PASSAGE:
___

Monday, November 24, 2014

Chuck Hagel resigns: was he too militant or not militant enough in pursuing New Hitler?

Chuck Hagel resigned as Secretary of Defense today. It's pretty clear he was fired.

The Young Turks discuss Hagel's resignation/firing in Pentagon Boss Chuck Hagel Fired - Why And What Now?



This is the PBS Newshour report on the resignation, Why is Chuck Hagel stepping down? 11/24/2014. One of the two guests interviewed is neoconservative Thomas Donnelly from AEI, aka, Neocon Central. The other is P.J. Crowley, a former Assistant Secretary of State in the Obama Administration.



Robert Reich posted on Facebook today that he thinks Hagel was dumped from being Defense Secretary because Obama and his advisers think Hagel's not enthusiastic enough for more wars:

Why is Chuck Hagel being canned after having been Defense chief for less than two years? Competence aside, part of the answer is the White House has moved from seeing events in Iraq and Syria through the Vietnam lens to the Nazi Germany lens, and Hagel is still seeing them as Vietnam.

For the last fifty years, American foreign policy has swung between two polar-opposite views: Through the Vietnam lens, we don’t want to be dragged into foreign civil wars that can end up costing tens of thousands of American lives. But through the Nazi Germany lens, we must stop barbarous and aggressive fascist movements before they overwhelm civilization. Obama himself began with Vietnam lenses but he and his advisers view the Islamic State as more like Nazi Germany.
I hope Reich is wrong about the Obama team seeing Middle East crises through a "Nazi Germany" lens. One of the biggest problems in US foreign policy since the Second World War is that policymakers inflate opponents in "Hitler." It gets particularly dysfunctional in a situation like Syria where no one can really decide whether the New Hitler is the Islamic State group or their mortal enemy the Assad regime.

___

DATA SEGMENT:
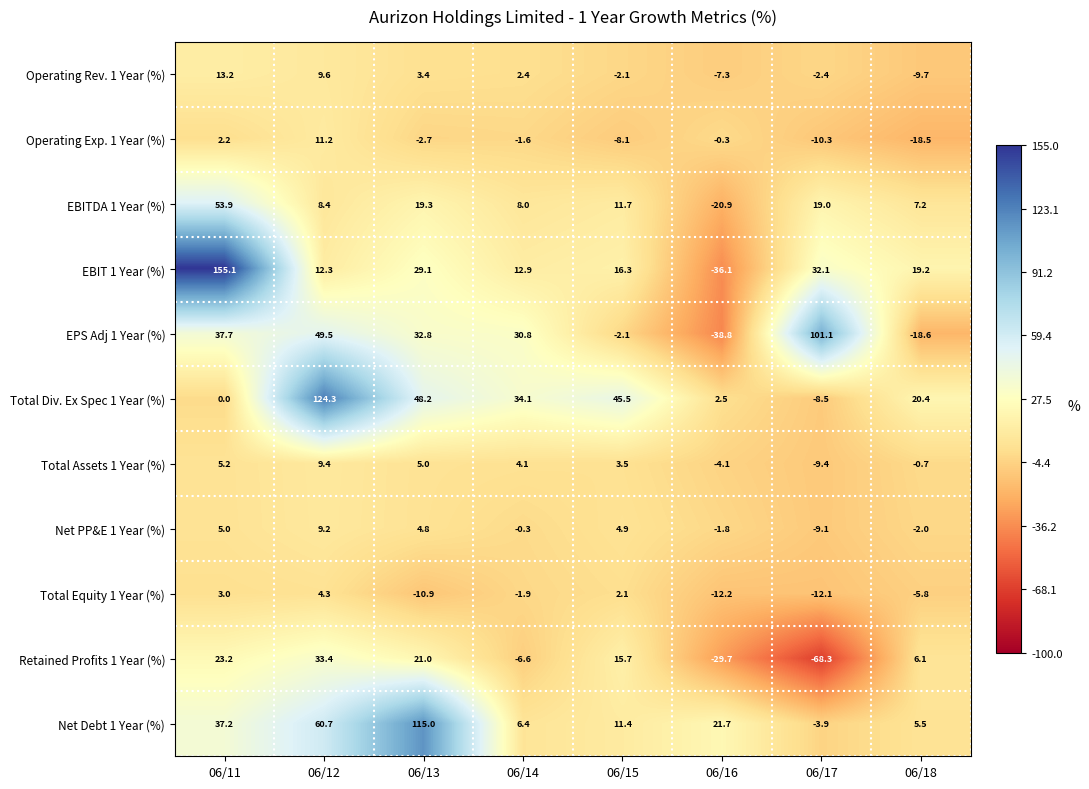

What is the sum of all Retained Profits 1 Year (%) values?

-5.2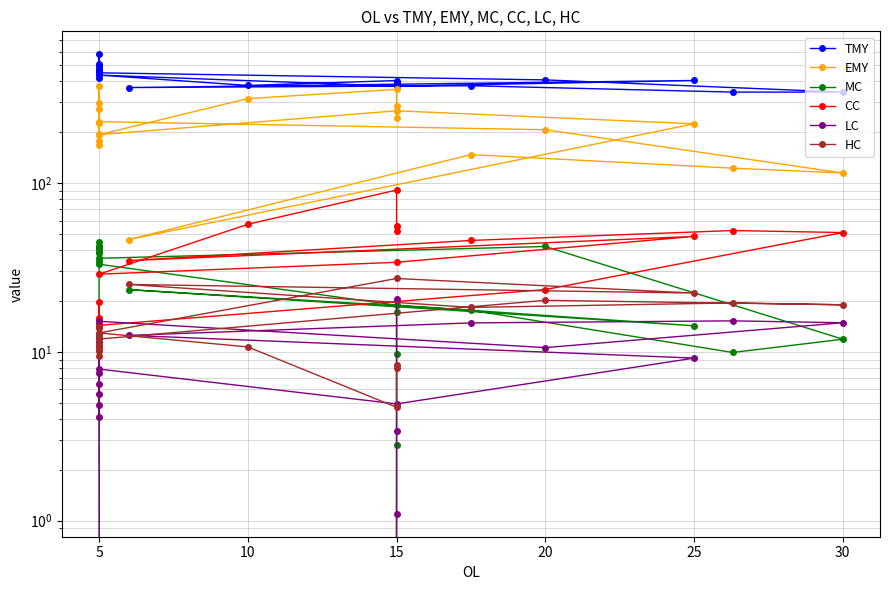

Is it true that LC equals 1.3 at 15?

False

___

TASKS AND EXERCISES:
a) From the Hagel resignation post, return the text from "Chuck Hagel resigns: was" up to and including "And What Now?".
b) In the Hagel resignation post, what former position is given for P.J. Crowley?
The data has no connection to the Hagel resignation post.

RESPONSES BY TASK:
a)
Chuck Hagel resigns: was he too militant or not militant enough in pursuing New Hitler?

Chuck Hagel resigned as Secretary of Defense today. It's pretty clear he was fired.

The Young Turks discuss Hagel's resignation/firing in Pentagon Boss Chuck Hagel Fired - Why And What Now?

b) He was a former Assistant Secretary of State in the Obama Administration.